Can you swap "vrac" for "gros" in the items from the beginning through the line containing "5000, o mare", leaving everything else unchanged?
------------------------------------------------
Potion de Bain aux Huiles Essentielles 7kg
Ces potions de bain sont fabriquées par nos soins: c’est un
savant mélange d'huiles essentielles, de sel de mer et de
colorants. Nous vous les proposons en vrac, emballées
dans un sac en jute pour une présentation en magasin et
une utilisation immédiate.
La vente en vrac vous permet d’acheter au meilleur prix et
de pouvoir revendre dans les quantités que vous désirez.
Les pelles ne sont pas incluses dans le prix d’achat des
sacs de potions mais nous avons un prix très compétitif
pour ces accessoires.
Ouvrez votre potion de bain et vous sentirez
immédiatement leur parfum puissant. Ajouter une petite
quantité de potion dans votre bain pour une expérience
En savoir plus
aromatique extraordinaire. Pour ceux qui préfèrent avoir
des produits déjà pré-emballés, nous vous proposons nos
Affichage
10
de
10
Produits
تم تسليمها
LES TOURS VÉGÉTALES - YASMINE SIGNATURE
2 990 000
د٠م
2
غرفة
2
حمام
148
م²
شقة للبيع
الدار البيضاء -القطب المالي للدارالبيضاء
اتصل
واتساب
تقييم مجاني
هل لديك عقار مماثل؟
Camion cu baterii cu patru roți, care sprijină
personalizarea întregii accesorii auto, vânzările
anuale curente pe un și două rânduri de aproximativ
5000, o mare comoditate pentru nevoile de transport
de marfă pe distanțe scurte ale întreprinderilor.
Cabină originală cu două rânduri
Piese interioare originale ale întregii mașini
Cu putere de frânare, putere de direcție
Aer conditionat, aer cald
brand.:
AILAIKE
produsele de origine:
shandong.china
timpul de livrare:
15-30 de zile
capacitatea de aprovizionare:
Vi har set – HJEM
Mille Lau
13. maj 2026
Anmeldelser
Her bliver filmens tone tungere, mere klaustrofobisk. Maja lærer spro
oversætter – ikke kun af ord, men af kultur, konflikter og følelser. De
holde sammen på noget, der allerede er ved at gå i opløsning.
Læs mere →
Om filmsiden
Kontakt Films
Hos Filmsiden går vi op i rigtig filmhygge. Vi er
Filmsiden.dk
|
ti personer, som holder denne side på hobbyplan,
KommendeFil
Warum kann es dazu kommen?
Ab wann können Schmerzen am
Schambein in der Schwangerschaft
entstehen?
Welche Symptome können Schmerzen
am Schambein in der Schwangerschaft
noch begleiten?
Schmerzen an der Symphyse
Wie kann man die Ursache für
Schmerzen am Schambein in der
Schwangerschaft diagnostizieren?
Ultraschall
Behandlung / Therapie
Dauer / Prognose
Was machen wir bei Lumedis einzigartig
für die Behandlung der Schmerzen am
------------------------------------------------
[EXERCISE ANSWER]
Potion de Bain aux Huiles Essentielles 7kg
Ces potions de bain sont fabriquées par nos soins: c’est un
savant mélange d'huiles essentielles, de sel de mer et de
colorants. Nous vous les proposons en gros, emballées
dans un sac en jute pour une présentation en magasin et
une utilisation immédiate.
La vente en gros vous permet d’acheter au meilleur prix et
de pouvoir revendre dans les quantités que vous désirez.
Les pelles ne sont pas incluses dans le prix d’achat des
sacs de potions mais nous avons un prix très compétitif
pour ces accessoires.
Ouvrez votre potion de bain et vous sentirez
immédiatement leur parfum puissant. Ajouter une petite
quantité de potion dans votre bain pour une expérience
En savoir plus
aromatique extraordinaire. Pour ceux qui préfèrent avoir
des produits déjà pré-emballés, nous vous proposons nos
Affichage
10
de
10
Produits
تم تسليمها
LES TOURS VÉGÉTALES - YASMINE SIGNATURE
2 990 000
د٠م
2
غرفة
2
حمام
148
م²
شقة للبيع
الدار البيضاء -القطب المالي للدارالبيضاء
اتصل
واتساب
تقييم مجاني
هل لديك عقار مماثل؟
Camion cu baterii cu patru roți, care sprijină
personalizarea întregii accesorii auto, vânzările
anuale curente pe un și două rânduri de aproximativ
5000, o mare comoditate pentru nevoile de transport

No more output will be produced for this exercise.